Le dernier né de Soukhoï testé par les as russes de la voltige

Le groupe aérien Preux russes s'est familiarisé avec le nouveau chasseur.

Le groupe aérien Preux russes s'est familiarisé avec le nouveau chasseur.

Marina Lystseva / TASS
Le nouvel appareil Soukhoï Su-30SM est parfaitement manœuvrable, ce qui le rend inégalable en combat rapproché. Ses concepteurs espèrent qu’il bénéficiera d’une grande demande en Indonésie, en Algérie et au Proche-Orient.

Freiner brusquement par la résistance sur le fuselage, réaliser des virages sur place et fendre de nouveau les airs : la patrouille acrobatique russe Rouskie Vitiazi (Preux russes) semble faire l’impossible, se lançant dans une danse dans le ciel du Salon aéronautique LIMA 2017 qui se tient du 21 au 25 mars en Malaisie. C’est une première tant pour la patrouille que pour leurs nouveaux appareils.

Le potentiel du nouvel avion

D’après ses capacités de combat et ses performances, cet appareil surpasse le Su-27 (qui lui a servi de base) et est considéré comme l’un des meilleurs chasseurs polyvalents au monde.

C’est le premier avion de série qui est hautement manœuvrable grâce à un schéma aérodynamique intégral particulièrement efficace, à son système de commande du vecteur poussée AL 31FP et à un plan horizontal avant réglable. Les pilotes affirment que fort de ces performances, l’appareil surpasse le Su-30MKI (I pour la version indienne du chasseur) dans les combats aériens rapprochés.

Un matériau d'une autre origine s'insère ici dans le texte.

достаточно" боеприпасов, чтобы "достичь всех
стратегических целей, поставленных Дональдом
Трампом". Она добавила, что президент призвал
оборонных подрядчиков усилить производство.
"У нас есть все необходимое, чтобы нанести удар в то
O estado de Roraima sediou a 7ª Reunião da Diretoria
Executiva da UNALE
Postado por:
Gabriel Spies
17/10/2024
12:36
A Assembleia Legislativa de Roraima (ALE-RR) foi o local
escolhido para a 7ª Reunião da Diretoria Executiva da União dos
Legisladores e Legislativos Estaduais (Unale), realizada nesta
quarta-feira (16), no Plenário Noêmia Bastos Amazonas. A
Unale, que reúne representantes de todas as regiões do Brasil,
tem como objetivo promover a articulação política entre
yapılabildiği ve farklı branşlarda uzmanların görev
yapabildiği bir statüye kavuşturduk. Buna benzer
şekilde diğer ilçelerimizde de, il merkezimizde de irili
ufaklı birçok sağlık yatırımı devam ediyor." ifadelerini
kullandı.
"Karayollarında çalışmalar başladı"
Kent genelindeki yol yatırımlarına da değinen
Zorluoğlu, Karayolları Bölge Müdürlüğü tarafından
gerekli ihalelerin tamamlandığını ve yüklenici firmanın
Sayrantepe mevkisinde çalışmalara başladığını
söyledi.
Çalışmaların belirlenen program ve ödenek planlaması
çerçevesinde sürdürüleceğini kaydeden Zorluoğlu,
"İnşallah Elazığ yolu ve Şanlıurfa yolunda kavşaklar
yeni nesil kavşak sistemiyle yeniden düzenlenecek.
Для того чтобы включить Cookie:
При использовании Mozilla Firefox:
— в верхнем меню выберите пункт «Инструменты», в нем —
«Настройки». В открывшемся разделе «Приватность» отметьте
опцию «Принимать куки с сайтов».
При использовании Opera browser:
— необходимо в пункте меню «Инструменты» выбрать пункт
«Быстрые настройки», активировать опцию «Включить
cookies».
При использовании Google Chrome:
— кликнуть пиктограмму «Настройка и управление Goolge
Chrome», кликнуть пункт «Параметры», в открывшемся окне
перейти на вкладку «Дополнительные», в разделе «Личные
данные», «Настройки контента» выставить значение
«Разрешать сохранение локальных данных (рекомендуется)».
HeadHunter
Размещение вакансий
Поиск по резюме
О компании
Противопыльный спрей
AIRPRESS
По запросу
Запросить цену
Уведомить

« Le Su-30MKI est le premier chasseur destiné à l’exportation à être muni d’un radar de bord à réseau de phase pour garantir le repérage, le suivi et l’attaque de plusieurs cibles, a indiqué à RBTH Valéry Avérianov, Héros de Russie et pilote d’essai de la société Irkout. C’est également le premier chasseur russe fabriqué en série qui possède une architecture ouverte d’équipements radioélectroniques de bord. « Cette conception simplifie la modernisation de l’appareil et son adaptation aux exigences d’un client concret », a-t-il constaté.

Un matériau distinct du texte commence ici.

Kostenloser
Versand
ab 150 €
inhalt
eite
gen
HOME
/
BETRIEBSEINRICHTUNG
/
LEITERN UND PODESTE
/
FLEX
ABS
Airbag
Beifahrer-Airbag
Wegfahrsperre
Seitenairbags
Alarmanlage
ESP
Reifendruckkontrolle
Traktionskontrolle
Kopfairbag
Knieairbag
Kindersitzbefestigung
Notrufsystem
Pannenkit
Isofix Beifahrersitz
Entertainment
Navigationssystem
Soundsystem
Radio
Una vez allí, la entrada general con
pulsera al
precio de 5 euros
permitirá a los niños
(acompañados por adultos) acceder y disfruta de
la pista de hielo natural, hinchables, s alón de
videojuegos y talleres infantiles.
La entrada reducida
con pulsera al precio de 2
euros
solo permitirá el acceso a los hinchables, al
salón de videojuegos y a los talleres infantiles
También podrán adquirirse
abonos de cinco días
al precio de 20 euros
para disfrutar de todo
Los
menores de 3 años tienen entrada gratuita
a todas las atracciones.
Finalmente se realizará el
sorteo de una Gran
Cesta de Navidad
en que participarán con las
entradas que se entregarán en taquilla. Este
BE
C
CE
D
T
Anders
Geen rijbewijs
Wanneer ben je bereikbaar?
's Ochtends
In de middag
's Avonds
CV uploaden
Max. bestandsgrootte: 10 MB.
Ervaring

Toujours d’après Valéry Avérianov, la haute manœuvrabilité du nouvel avion lui assure l'avantage dans le combat rapproché. « Elle permet de passer rapidement au régime de manœuvres énergiques et d’utiliser plus vite les armements tout en renforçant la sécurité de ces manœuvres », a-t-il fait remarquer.

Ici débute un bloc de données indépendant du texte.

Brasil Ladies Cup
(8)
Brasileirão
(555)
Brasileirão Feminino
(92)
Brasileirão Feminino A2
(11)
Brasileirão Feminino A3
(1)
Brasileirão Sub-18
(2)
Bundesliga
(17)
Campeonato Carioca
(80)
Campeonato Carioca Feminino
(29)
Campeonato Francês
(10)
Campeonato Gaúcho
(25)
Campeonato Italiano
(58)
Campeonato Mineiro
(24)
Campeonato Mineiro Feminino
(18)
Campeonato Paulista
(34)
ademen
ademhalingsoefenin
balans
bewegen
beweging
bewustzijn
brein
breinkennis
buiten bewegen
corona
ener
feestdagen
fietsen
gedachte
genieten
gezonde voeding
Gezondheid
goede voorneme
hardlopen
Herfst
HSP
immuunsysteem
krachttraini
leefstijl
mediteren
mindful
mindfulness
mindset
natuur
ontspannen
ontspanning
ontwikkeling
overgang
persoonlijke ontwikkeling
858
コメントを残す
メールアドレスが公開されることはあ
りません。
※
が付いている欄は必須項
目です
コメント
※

En outre, l’appareil embarque deux personnes, à la différence des autres nouveaux chasseurs russes. « Pourquoi le Su-30SM et non le Su-35 ? En fait, l’avion est conçu pour remplir les mêmes missions que le Su-35, mais le Su-30SM est biplace. C’est plus confortable pour les pilotes. Pendant les vols, l’un peut piloter et l’autre remplir les fonctions de navigateur », a indiqué dans une interview à l’agence TASS le général Andreï Ioudine, commandant des Forces aériennes et commandant en chef adjoint des Forces aérospatiales de Russie.

Une sacrée publicité pour l’avion

Selon Pavel Boulat, directeur du Laboratoire international de mécanique et des systèmes énergétiques de l’Université des technologies de l’information, la patrouille acrobatique russe est arrivée en Malaisie pour présenter les performances du nouvel avion aux clients étrangers.

« La Russie souhaite livrer son appareil au Proche-Orient, en Indonésie et en Algérie. Les Rouskie Vitiazi ont réalisé des vols de démonstration pour les éventuels clients de la société Irkout et de l’agence Rosoboronexport (chargée des exportations de l’industrie militaire) », a-t-il ajouté.

Selon lui, le concurrent principal de l’avion russe est le Rafale français. « Ils sont comparables d’après leur potentiel de combat, mais le français est deux fois plus cher et il est toujours livré sans transfert des technologies. En outre, le Rafale est quand même un avion léger, tandis que le Su-30 est un chasseur lourd à distance franchissable de 6 000 kilomètres », a fait remarquer Pavel Boulat. Il a noté que le Rafale présentait un avantage au niveau de son antenne active à balayage électronique, meilleure que celle de l’avion russe.